* Nissan rises to 2-month high on earnings outlook, brokerage’s target hike * Rubber makers fall as oil prices rise By Ayai Tomisawa TOKYO, Feb 10 (Reuters) – Japan’s Nikkei share average fell on Tuesday morning as Greece’s rejection of its bailout terms fuelled concerns over the prospect of fresh turmoil in the euro zone, but Nissan Motor Co outperformed on rosy forecasts.

The Nikkei fell 0.7 percent to 17,589.35 in mid-morning trade after rising 0.4 percent on Monday.

Greece’s Prime Minister Alexis Tsipras ruled out any extension of its international bailout on Sunday and announced moves to reverse some of the reforms imposed by its lenders.

“Investors are risk averse because of the Greece situation,” said Shigemitsu Tsuruta, senior strategist at SMBC Friend Securities.

But he added that losses should be limited as companies such as Nissan which impressed the market with good earnings and high dividend yields are in demand.

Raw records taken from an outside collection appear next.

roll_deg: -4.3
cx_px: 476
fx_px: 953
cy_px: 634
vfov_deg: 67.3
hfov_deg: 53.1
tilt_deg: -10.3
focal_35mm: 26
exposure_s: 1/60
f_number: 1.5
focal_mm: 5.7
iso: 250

Nissan soared 4.4 percent to a two-month high of 1,111 yen after it raised its profit forecast for what is already set to be its best year since 2008.

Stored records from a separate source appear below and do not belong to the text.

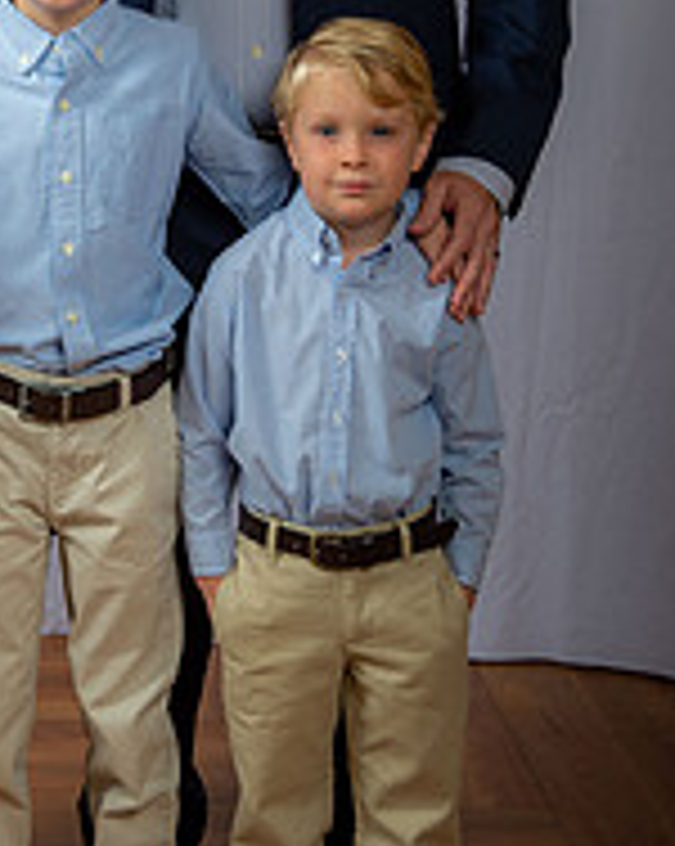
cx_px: 61
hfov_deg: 14.1
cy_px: 140
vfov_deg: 17.6
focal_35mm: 108
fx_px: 2701
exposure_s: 1/200
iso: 250
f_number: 6.3
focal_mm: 48
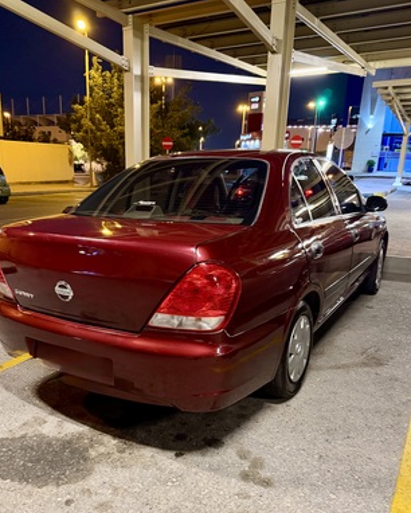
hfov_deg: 51.5
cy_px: 306
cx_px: 185
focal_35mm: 28
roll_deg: -2.2
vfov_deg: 61.7
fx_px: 425
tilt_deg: -18.7
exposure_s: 1/33
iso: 800
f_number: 1.78
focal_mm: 6.76
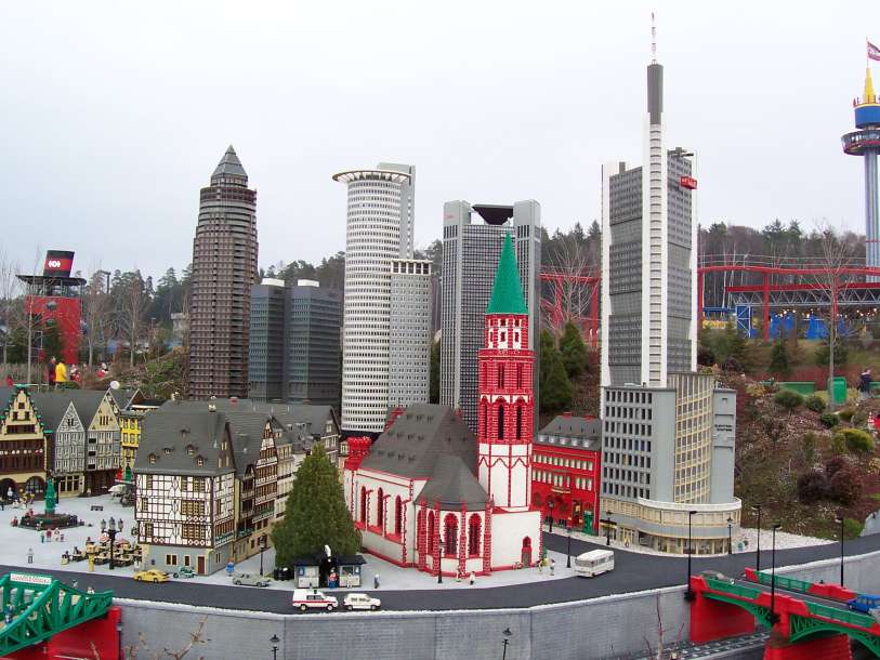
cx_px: 440
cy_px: 330
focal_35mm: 37
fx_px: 941
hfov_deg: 50.1
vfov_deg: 38.7
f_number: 5.6
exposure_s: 1/125
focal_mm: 5.6
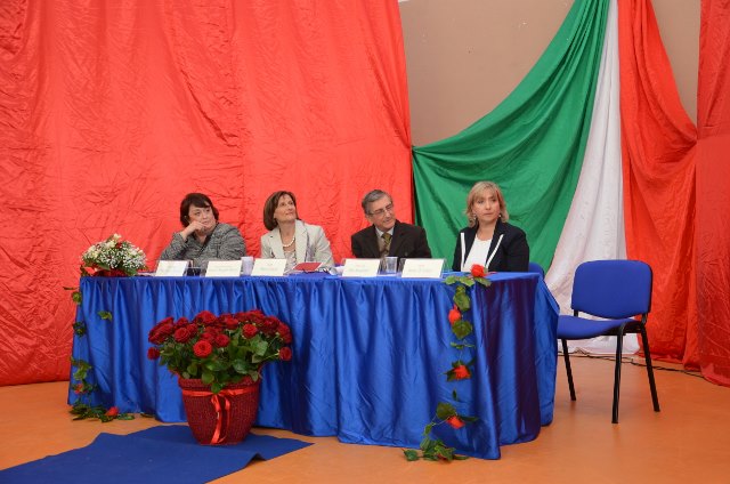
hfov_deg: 39.0
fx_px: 1032
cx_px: 365
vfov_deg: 26.4
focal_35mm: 51
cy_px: 242
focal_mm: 34
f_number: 4.2
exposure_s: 1/60
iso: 720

Nomura Securities raised the automaker’s target price to 1,500 yen from 1,400 yen, maintaining a ‘buy’ rating.

Nissan’s dividend yield stands at 2.98 percent, versus the Nikkei average yield of 1.45 percent.

After the market’s two-day gains, 23 out of Topix’s 33 subsectors are in negative territory on Tuesday. As oil prices rose, rubber makers underperformed, with Bridgestone Corp and Yohohama Rubber Co both falling 1.2 percent.

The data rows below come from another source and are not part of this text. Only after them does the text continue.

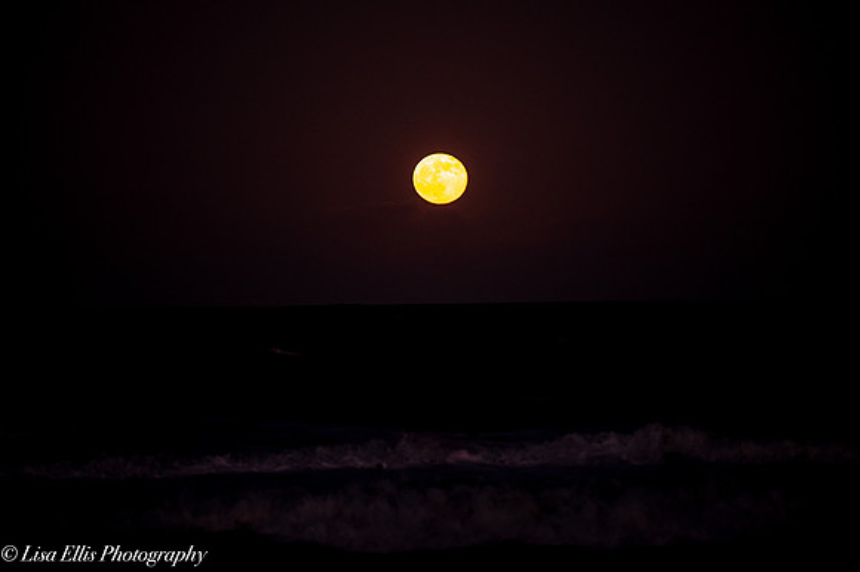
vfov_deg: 5.7
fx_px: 5730
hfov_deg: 8.6
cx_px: 430
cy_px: 286
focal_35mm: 240
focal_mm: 200
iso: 800
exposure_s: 1/30
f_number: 2.8
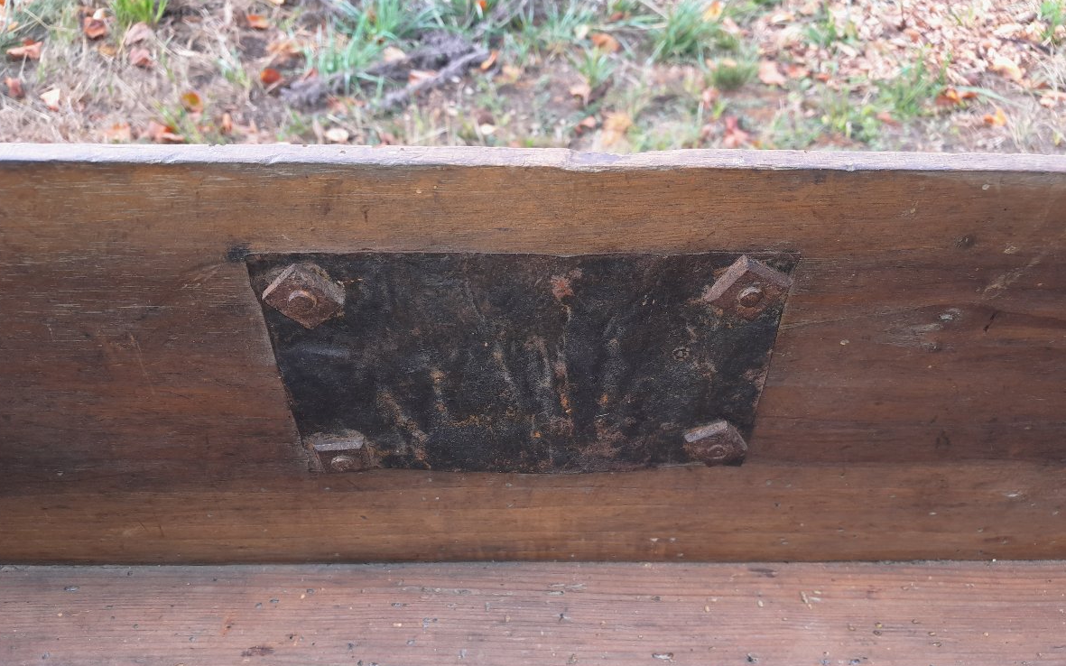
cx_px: 528
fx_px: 813
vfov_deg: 44.3
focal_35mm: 28
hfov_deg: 66.5
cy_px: 402
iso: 50
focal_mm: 4
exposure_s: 1/60
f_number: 1.8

Oil jumped for a third straight session on Monday as OPEC forecast greater demand for crude this year than previously thought and projected reduced supply from countries outside the producer group.

Exporters were weaker as the dollar eased to 118.54, giving back about a third of Friday’s 1.4 percent rally to 119.23.

Advantest Corp dropped 2.3 percent and Panasonic Corp shed 0.6 percent.

The broader Topix dropped 0.3 percent to 1,420.63 and the JPX-Nikkei Index 400 also fell 0.3 percent to 12,873.27.